Metaprogramming in R

Metaprogramming in R
Author: Thomas Mailund
Publsiher: Apress
Total Pages: 106
Release: 2017-06-01
Genre: Computers
ISBN: 9781484228814

Download Metaprogramming in R Book in PDF, Epub and Kindle

Learn how to manipulate functions and expressions to modify how the R language interprets itself. This book is an introduction to metaprogramming in the R language, so you will write programs to manipulate other programs. Metaprogramming in R shows you how to treat code as data that you can generate, analyze, or modify.

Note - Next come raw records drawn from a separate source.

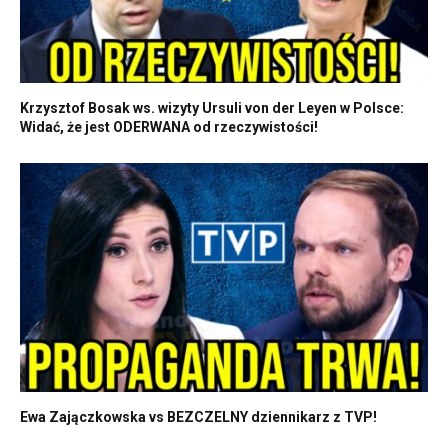
Krzysztof Bosak ws. wizyty Ursuli von der Leyen w Polsce:
Widać, że jest ODERWANA od rzeczywistości!
Ewa Zajączkowska vs BEZCZELNY dziennikarz z TVP!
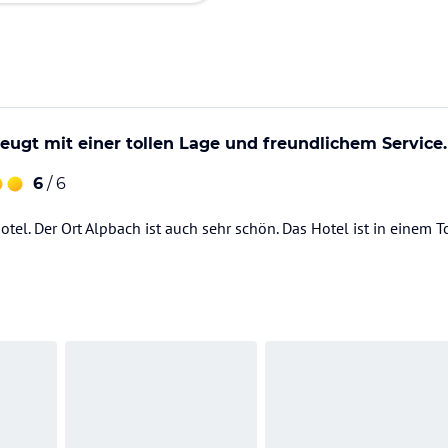
eugt mit einer tollen Lage und freundlichem Service.
6
/ 6
otel. Der Ort Alpbach ist auch sehr schön. Das Hotel ist in einem 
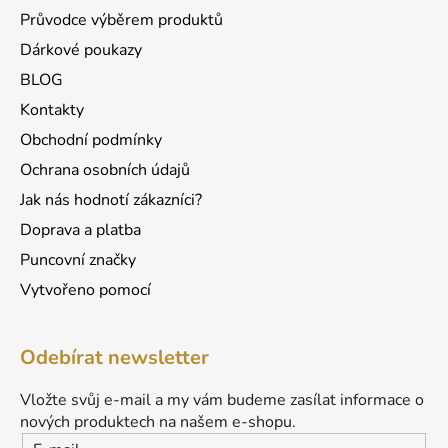
v
Průvodce výběrem produktů
k
Dárkové poukazy
y
v
BLOG
ý
Kontakty
p
Obchodní podmínky
i
s
Ochrana osobních údajů
u
Jak nás hodnotí zákazníci?
Doprava a platba
Puncovní značky
Vytvořeno pomocí
Odebírat newsletter
Vložte svůj e-mail a my vám budeme zasílat informace o
nových produktech na našem e-shopu.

R is a very high-level language where all operations are functions and all functions are data that can be manipulated. This book shows you how to leverage R's natural flexibility in how function calls and expressions are evaluated, to create small domain-specific languages to extend R within the R language itself. What You'll Learn Find out about the anatomy of a function in R Look inside a function call Work with R expressions and environments Manipulate expressions in R Use substitutions Who This Book Is For Those with at least some experience with R and certainly for those with experience in other programming languages.